The thing is, sometimes we live at a space or delusional world where we feel that people don’t love you, but basically, they just did not either get time or maybe they have self issues too. If you don’t love somebody and you are with somebody then sometimes it is good to talk rather than being silent. If you are being low or depressed about your conditions then, why not change it?
It seems a lot easy for someone who is writing a blog at 2:49 am at a different zone of the world. But trust me, I did not get insomnia just because I was sad or with issues. And I am absolutely not writing right now just because I am fighting within. This blog, these writings, thoughts, words, everything is just a very tiny bit- to help any 1 out there because – If you are true to yourself, you are happy, you feel good then no inferiority or bullying can dump you in a dark room to cry.
I, being one of the greatest EVER rebel in my entire family (ALSO RELATIVES INCLUDED) did get a lot of time to come forth and courage to write this. Because sometimes you may not talk to your friends or family, but someone who has been through it might be a good help. Someone who loves helping others might be a good shoulder.

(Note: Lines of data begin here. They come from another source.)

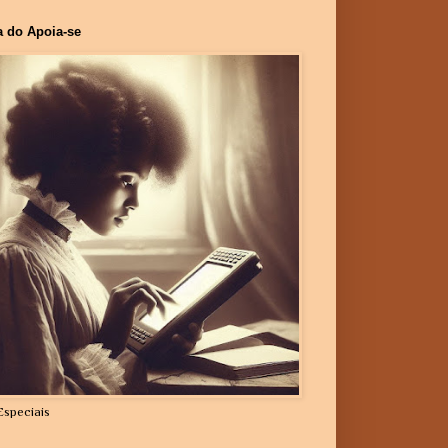
a do Apoia-se
Especiais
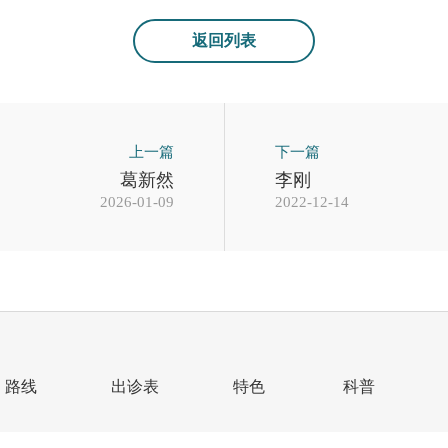
返回列表
上一篇
下一篇
葛新然
李刚
2026-01-09
2022-12-14
路线
出诊表
特色
科普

My entire life, I was been assumed into things I was not. I just loved being myself, being free, being passionate about my work and friends. But what did trouble me were the assumptions and interference by others to be something I could never be.
The best thing ever one could do is, to be honest, and calm within. If you are not wrong, nothing can curb you to be in dark. If you need advice go to your parents, but never let any other person get in the middle of yourself. Yes, I might sound a rebel because you only break down when you don’t feel yourself. And if you are breaking down, if you are not sure how to talk to your parents just like I was, then you just need to find a self constructive way – talk to someone who understands you or is close to your parents, write them some thoughts if they could guess, spend a little time with them being silent a while so they could judge the tussle you are in, and again- BE YOURSELF.
Being yourself feels good. It calms you down. And Being a silent “Calm Rebel” is far amazing than shouting at the top of your tone to prove something. If you feel you are morally right, that it will not affect your present or future in a wrong way, if you are not hurting anyone’s feelings and being TRUE to yourself is making you happy then, BE YOURSELF! Maybe that’s why they said back then that “Actions speak louder than words”.